In 2014, the City of Santa Fe authorized a feasibility study to determine if establishing a city public bank would be advantageous. Last week, the feasibility study was released. (You can read it here.)
The bottomline: YES! Establishing a Santa Fe public bank would save the city millions of dollars in financing fees paid to Wall Street.
Here is an excerpt from the Santa Fe New Mexican.
A feasibility study released Wednesday concluded that the city of Santa Fe could save money by establishing a public bank.
Currently, when the city needs money to build roads, recreation centers, sewer lines, libraries or senior centers, it has to make its case to big investment firms and mutual funds that buy municipal bonds.
A debt package is compiled, analyzed, rated and then advertised — and whichever financial institution offers the lowest interest rate gets to loan the city money. The proceeds are deposited electronically, and the debt is paid off in small amounts over decades by water ratepayers, shoppers who pay taxes on goods and services, or perhaps those who play a round of golf.

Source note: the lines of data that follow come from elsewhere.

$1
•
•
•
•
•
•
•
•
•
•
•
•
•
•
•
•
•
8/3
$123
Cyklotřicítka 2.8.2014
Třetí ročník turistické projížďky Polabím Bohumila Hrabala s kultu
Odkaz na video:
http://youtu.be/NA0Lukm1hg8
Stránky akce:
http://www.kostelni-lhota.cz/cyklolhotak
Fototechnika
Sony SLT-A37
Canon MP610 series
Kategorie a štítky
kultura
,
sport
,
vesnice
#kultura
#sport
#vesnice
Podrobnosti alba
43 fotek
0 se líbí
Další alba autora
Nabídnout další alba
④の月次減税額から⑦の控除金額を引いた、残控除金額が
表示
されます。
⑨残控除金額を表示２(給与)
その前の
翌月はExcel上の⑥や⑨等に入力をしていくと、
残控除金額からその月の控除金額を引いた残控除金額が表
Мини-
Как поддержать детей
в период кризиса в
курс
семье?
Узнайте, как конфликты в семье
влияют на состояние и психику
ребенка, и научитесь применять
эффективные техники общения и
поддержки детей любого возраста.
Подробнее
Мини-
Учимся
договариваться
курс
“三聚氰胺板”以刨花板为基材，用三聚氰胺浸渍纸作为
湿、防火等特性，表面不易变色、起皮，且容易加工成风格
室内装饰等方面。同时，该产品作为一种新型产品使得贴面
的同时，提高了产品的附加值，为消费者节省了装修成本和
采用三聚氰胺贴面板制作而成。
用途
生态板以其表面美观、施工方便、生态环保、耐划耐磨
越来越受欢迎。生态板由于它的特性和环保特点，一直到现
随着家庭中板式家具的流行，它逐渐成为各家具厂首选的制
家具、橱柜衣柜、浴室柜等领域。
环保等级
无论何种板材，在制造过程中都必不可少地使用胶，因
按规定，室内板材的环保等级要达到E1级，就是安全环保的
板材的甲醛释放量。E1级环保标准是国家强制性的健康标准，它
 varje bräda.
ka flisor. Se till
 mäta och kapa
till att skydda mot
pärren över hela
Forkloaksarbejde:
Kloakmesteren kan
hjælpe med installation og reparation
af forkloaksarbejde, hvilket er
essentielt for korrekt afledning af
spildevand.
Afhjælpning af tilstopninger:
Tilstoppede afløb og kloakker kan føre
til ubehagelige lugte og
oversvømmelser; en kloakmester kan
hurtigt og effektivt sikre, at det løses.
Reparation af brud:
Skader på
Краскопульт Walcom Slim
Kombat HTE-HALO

But even during a time of historically low interest rates, borrowing funds has a cost to the government of 2 percent to 5 percent. That can be significant when amortized over decades. Santa Fe estimates it could have saved $10 million since 2009 on its $80 million of current debt had the government been able to borrow from its own community instead of Wall Street.
The City Council in 2014 authorized the feasibility study on whether Santa Fe could pull its cash out of financial institutions and use the funds to establish a public bank. The analysis concluded that such a bank could sustain itself and make a profit for taxpayers, but the concept should move ahead slowly, with transparency, and start small with the city paying for its own borrowing before offering loans to other governments or businesses.
A public bank could have an economic impact of $24 million its first seven years, according to consultant Katherine L. Updike of Building Solutions and Christopher Erickson, an economist with New Mexico State University.
“It’s a lost opportunity with every debt payment we make,” Mayor Javier Gonzales said about the costs of using large investment houses to finance capital needs.
He added that the money saved from avoiding debt payments to private lenders — which will increase as interest rates rise — could be used not just for basic public services such as police and fire, but also for innovative projects that can make Santa Fe a better place to live, such as helping early childhood initiatives and startup businesses.
But Gonzales recognized the trust issue many might have with a public bank, cautioning that the city is not going to get into the banking business to compete with local lenders, nor are city councilors going to serve as bank managers.
Any governance structure for the bank would have to be well thought out and balanced in a way that would gain support from both taxpayers and the business community. It would have to be independent from city politics. “We need to pursue this very carefully,” he said.